2012 Track Guidelines

These are the draft guidelines for the 2012 edition of the TREC Microblog track. The authors are Craig Macdonald, Iadh Ounis, Jimmy Lin, and Ian Soboroff. The Microblog track first ran in 2011. In the second year of the Microblog track, we will be addressing two search tasks, namely: Real-time Adhoc and Real-time Filtering, whereby a user's information need will be represented by a query at a specific time. In the following, we describe both the data used by the Microblog track, as well as the two search tasks.

Note that to participate in the track you need to be a registered participant in TREC 2012.  See http://trec.nist.gov/pubs/call2012.html for details.  Note that TREC becomes closed to new participants in late May or early June.

Data

For TREC 2012, we will again use the Tweets2011 corpus. The corpus is comprised of 2 weeks of tweets sampled courtesy of Twitter. The corpus is designed to be a reusable, representative sample of the twittersphere - i.e.  both important and non-English tweets are included. As the reusability of a test collection is paramount in a TREC track, this sample can be obtained at any point in time.

Size and Format of the Tweets11 Corpus

The size of the corpus is approximately 16 million tweets over a period of 2 weeks (24th January 2011 until 8th February, inclusive), which covers both the time period of the Egyptian revolution and the US Superbowl. Different types of tweets are present, including replies and retweets.

Each day of the corpus is split into files called "blocks", each of which contains about 10,000 tweets compressed using gzip. Each tweet is in JSON format, similar (but not identical) to the format used by the Twitter Gardenhose. Within the corpus, tweets are ordered by tweet id, which are chronologically ordered for our purposes.

Obtaining the Tweets2011 Corpus

The homepage for the Tweets2011 corpus is at http://trec.nist.gov/data/tweets/ (Further information about Tweets11 can be found in [1]).

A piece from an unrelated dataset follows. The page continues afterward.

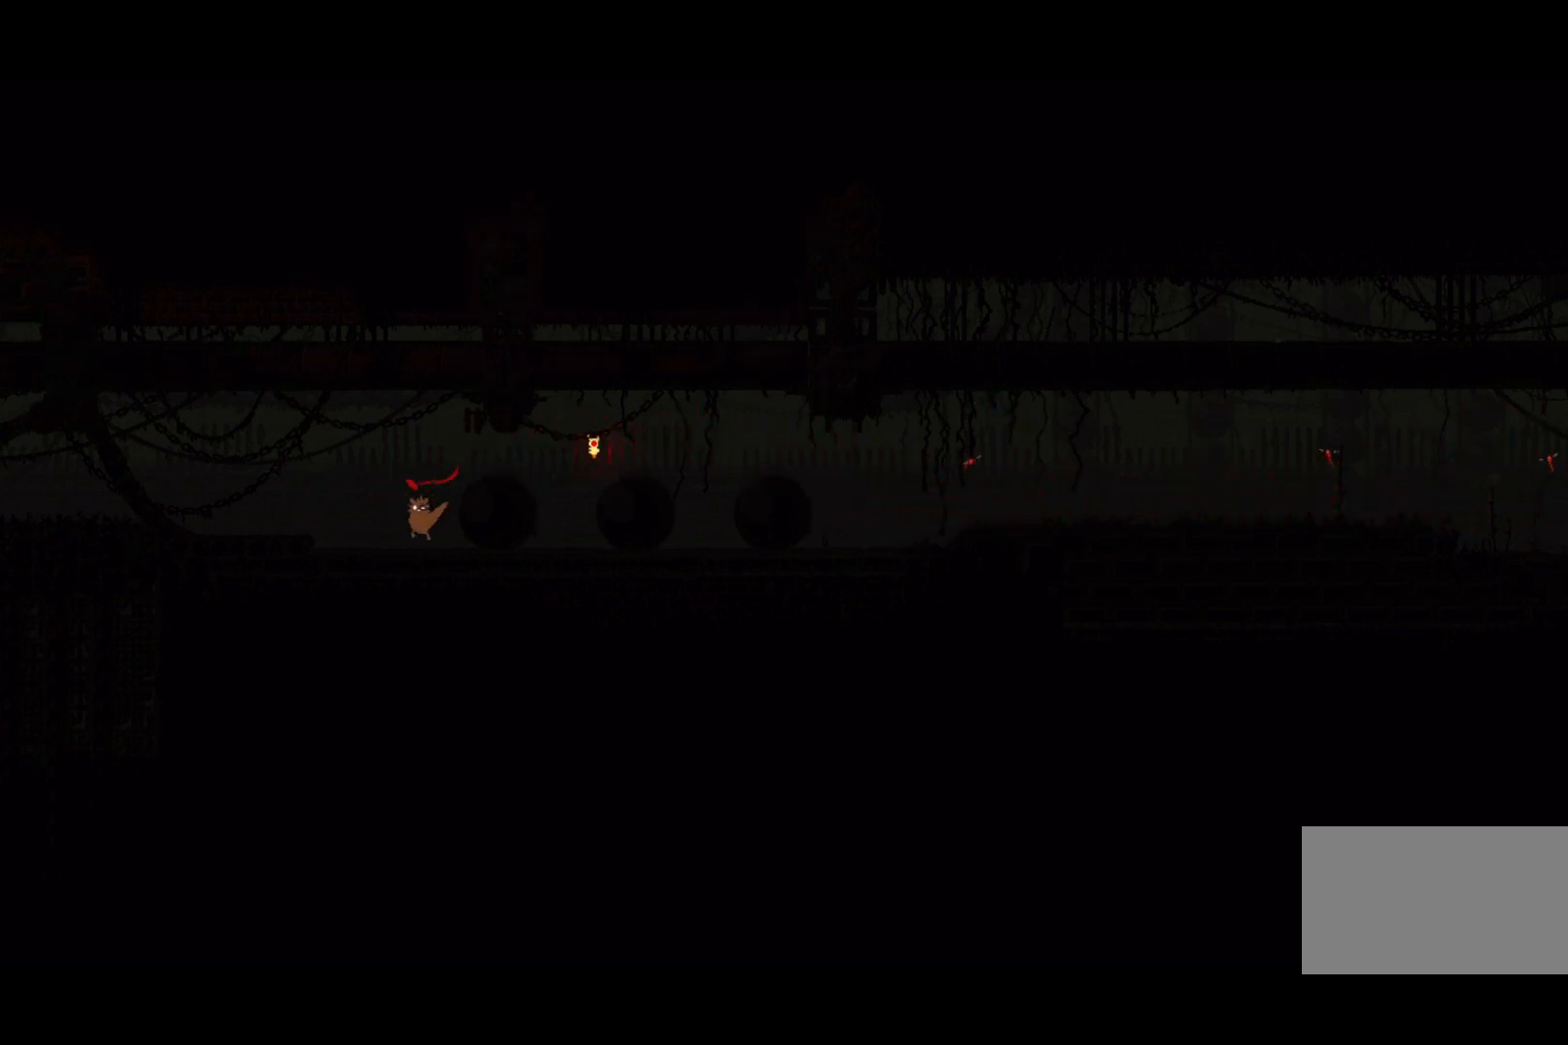
{"keys": ["left"], "events": [[100, "grab", "up"]]}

The Tweets2011 corpus is unusual in that the actual tweets are downloaded directly from Twitter, using a provided tool. However, to obtain the lists of particular tweets in each block to be downloaded (i.e. the "tweet lists"), a usage agreement must be signed. Once signed, the agreement should be emailed back to NIST, who will provide you with a username/password to download the tweet lists (in the form of a .tar.gz file).

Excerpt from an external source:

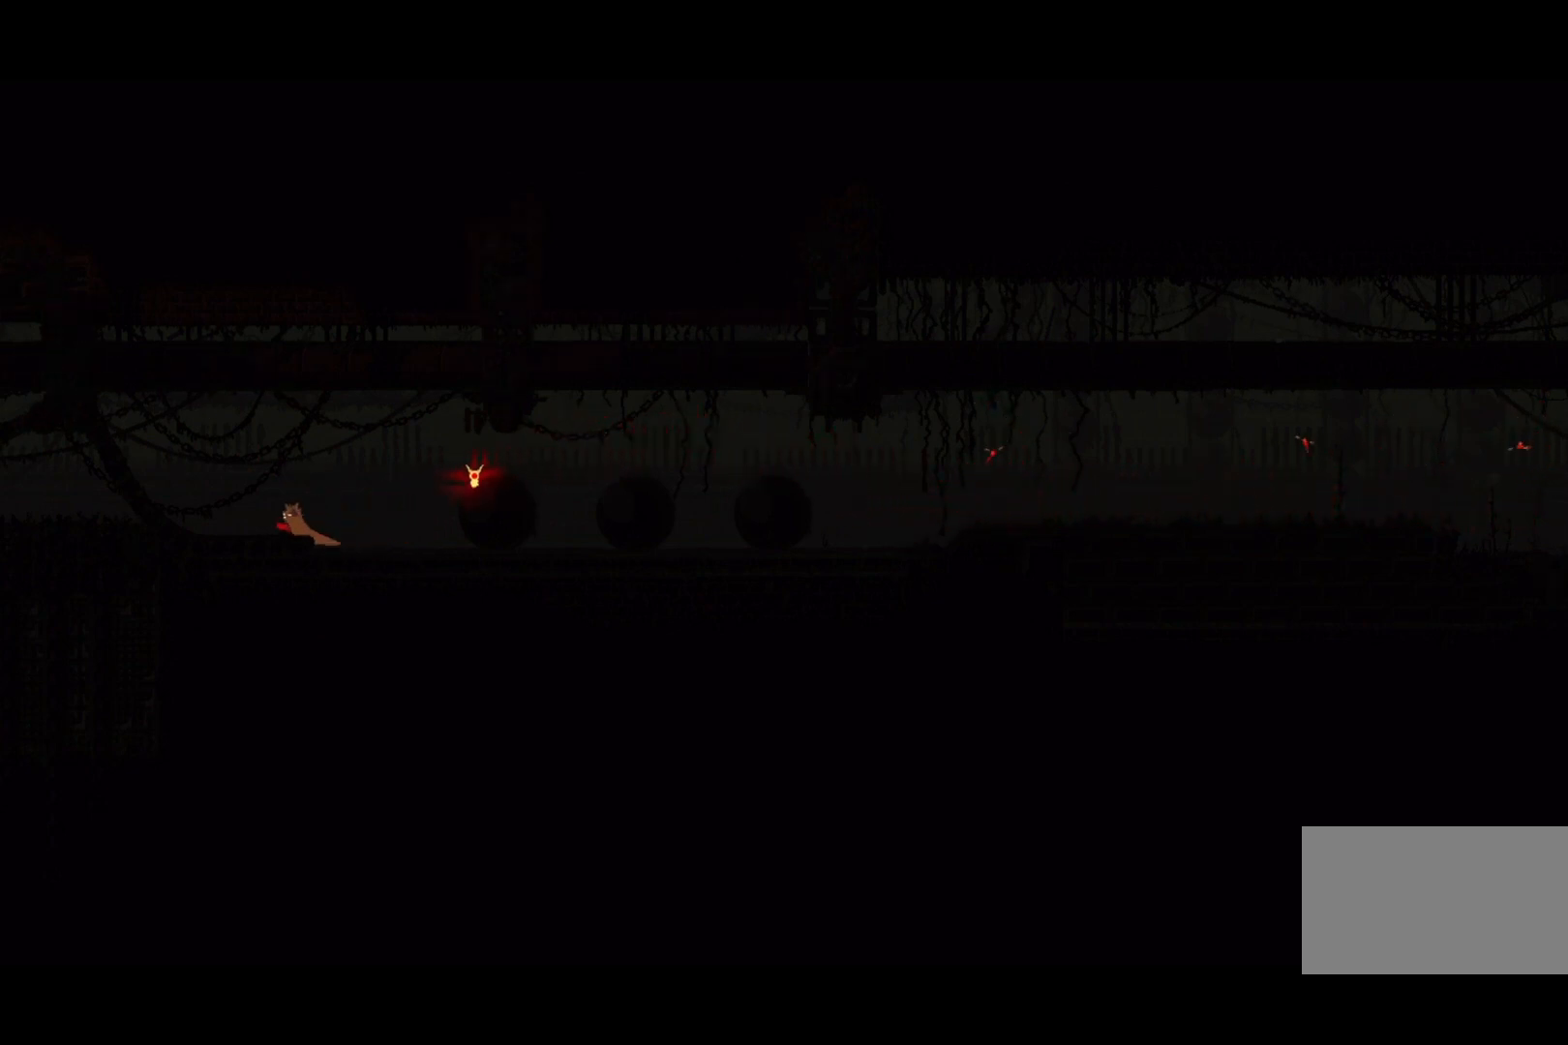
{"keys": ["jump", "left"], "events": [[433, "jump", "down"]]}
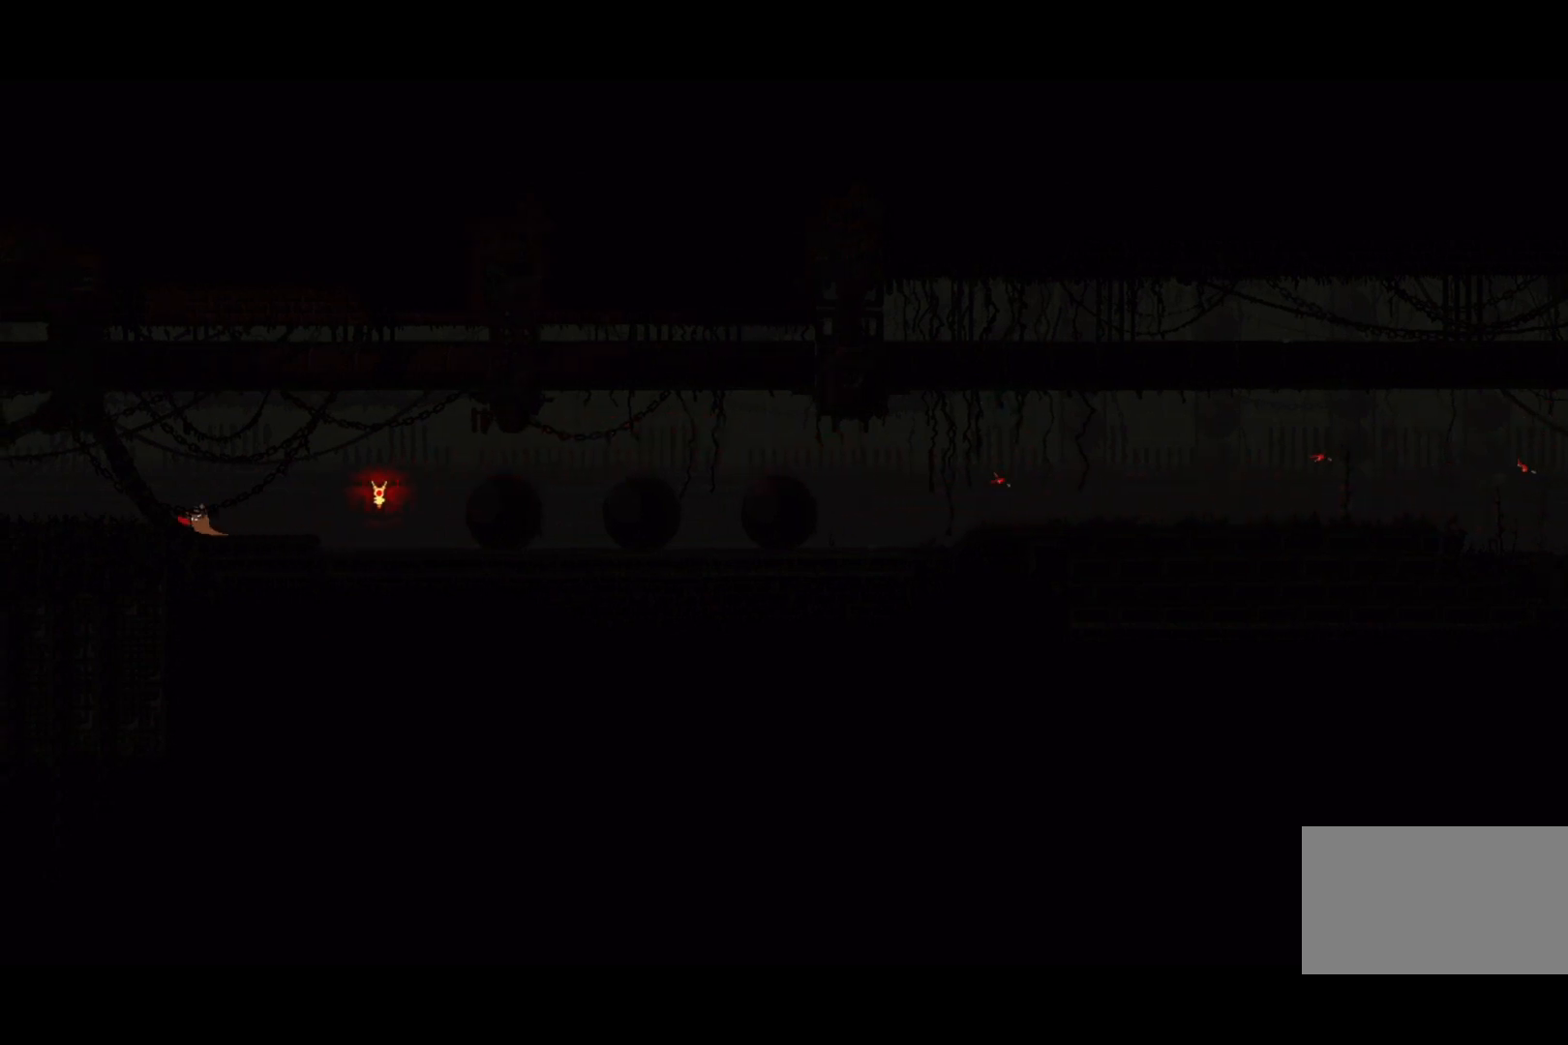
{"keys": ["left"], "events": [[100, "jump", "up"], [367, "jump", "down"], [500, "jump", "up"]]}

Once you have downloaded and decompressed the tweet lists from NIST, you should obtain and run the twitter-corpus-tools corpus downloader. For further instructions on downloading and using the twitter-corpus-tools corpus downloader.

You MUST NOT re-distribute the tweet lists or the corpus obtained by using the tweet lists, as this breaks both the Tweets2011 corpus license agreement and the Twitter Terms of Use. Note that it can take several days to download your copy of Tweets2011.

Finally, by signing the corpus license agreement, you agree to remove when instructed tweets that have been deleted from Twitter. If your copy of Tweets11 is old, we recommend that you re-run the corpus tool. twitter-corpus-tools will also provide a tool for removing deleted tweets from your copy of the corpus.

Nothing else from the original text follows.